§ Task directions: Rewrite the text lines of the following data with every instance of "No.79" replaced by "No.80" and all else unchanged, omitting the pictures.

- - -

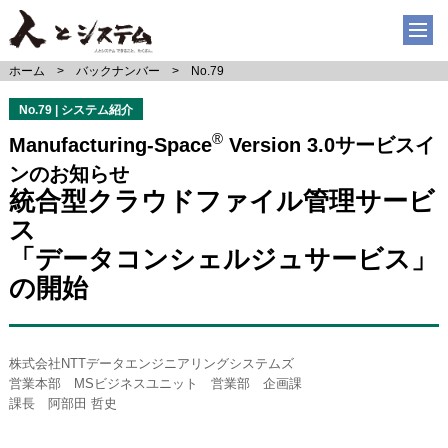
ホーム
バックナンバー
No.79
No.79 | システム紹介
®
Manufacturing-Space
Version 3.0サービスイ
ンのお知らせ
統合型クラウドファイル管理サービ
ス
「データコンシェルジュサービス」
の開始
株式会社NTTデータエンジニアリングシステムズ
営業本部 MSビジネスユニット 営業部 企画課
課長 阿部田 哲史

- - -

§ Written response:
ホーム
バックナンバー
No.80
No.80 | システム紹介
®
Manufacturing-Space
Version 3.0サービスイ
ンのお知らせ
統合型クラウドファイル管理サービ
ス
「データコンシェルジュサービス」
の開始
株式会社NTTデータエンジニアリングシステムズ
営業本部 MSビジネスユニット 営業部 企画課
課長 阿部田 哲史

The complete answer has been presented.